The most important point of reference in our highly individualised society is first and foremost myself, then comes the unit that I want to shape, which is the nuclear family, and then there is nothing else for a long time. If we're not even interested in our cousins, why should we care about the strange children in the next compartment? So why should we approach children at all?

Well, children generally like it when other people make jokes with them. And it can also be a nice gesture to tell a child's parents how «cute» the little rascal in the pram is. Sometimes it's also nice to hear that there isn't just this subjectively controlled bubble that is driven purely by parental love and hormones.

But it can also be too much of a good thing, which raises the legitimate question: when does it go too far?

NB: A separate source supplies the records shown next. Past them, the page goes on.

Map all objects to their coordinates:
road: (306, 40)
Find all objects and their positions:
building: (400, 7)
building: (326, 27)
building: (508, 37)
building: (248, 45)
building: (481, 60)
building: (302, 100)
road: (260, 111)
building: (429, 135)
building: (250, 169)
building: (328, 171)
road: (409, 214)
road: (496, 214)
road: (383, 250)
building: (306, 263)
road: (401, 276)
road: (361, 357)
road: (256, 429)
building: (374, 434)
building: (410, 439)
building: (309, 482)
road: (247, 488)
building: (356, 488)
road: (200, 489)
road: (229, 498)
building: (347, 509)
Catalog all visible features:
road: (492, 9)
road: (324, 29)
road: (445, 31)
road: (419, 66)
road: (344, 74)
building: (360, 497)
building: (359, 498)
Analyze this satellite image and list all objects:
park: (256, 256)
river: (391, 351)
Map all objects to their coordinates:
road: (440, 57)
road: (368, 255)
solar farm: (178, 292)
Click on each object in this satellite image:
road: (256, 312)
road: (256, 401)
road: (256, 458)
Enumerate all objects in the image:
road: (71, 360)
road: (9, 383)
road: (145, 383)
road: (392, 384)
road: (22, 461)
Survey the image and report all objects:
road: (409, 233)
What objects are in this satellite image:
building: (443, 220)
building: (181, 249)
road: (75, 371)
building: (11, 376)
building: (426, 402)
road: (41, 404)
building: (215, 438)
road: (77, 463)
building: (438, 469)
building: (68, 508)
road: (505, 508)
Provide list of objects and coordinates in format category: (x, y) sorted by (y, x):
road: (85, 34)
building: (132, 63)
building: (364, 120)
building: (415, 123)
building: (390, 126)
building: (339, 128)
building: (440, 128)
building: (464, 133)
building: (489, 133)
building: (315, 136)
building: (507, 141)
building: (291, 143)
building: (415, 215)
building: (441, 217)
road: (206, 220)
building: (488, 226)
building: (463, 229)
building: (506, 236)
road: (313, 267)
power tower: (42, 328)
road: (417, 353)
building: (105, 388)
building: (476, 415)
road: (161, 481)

I know parents for whom it is already too much if someone briefly touches little Leo (the name has of course not been changed by the editors). A mother once even told me that she found it terribly offensive when someone touched her pram on the tram. If a stranger were to pinch these children's cheeks, the police would probably have to be called.

Where are the limits?

A friend of mine who runs an after-school centre once told me that the children really enjoyed working with him.

«fight», so they find it great fun to compete with him and somehow get him on the mat. Is so much physical contact still allowed in 2021? If you ask the children, many would probably say yes. But it is also clear that we should protect children who are not good at dealing with closeness and distance or who have perhaps even been victims of sexual violence.

However, if this fear alone characterises our dealings with children, something important is lost, namely learning to express one's own boundaries. We should teach children this. We can't just release them into the bad world at the age of 18, but we should give them the ability to say no. This starts with the classic: The kiss from grandma. I can tell grandma to please stop delighting the children with the cheerful greeting rituals, or I can encourage my children to say no, even to turn away. Yes, they can refuse to kiss grandma.

When Emma's relatives come to visit, the girl is always showered with kisses. And she doesn't like that at all!

An amusing, lovingly illustrated book on the subject of intentional and unintentional physical contact with children. Anita Lehmann: «Drool, slobber, kisses, hugs». Helvetiq, 2020. 36 pages, approx. 20 Fr.

But I would also like to see a little more Italianità. Let's at least try the «complimenti» and say that this baby is «Jööö» and makes me want to tell our children to turn us into grandparents as quickly as possible, or the fact that the neighbour's son has a good sense of humour or how wonderfully the little one can balance on the climbing frame in the playground three metres above the ground with a chocolate glacé. Then there may also be a high-five or a nice fist-bomb as confirmation. So, please don't leave my children alone, they could do with some outside interference to help them thrive.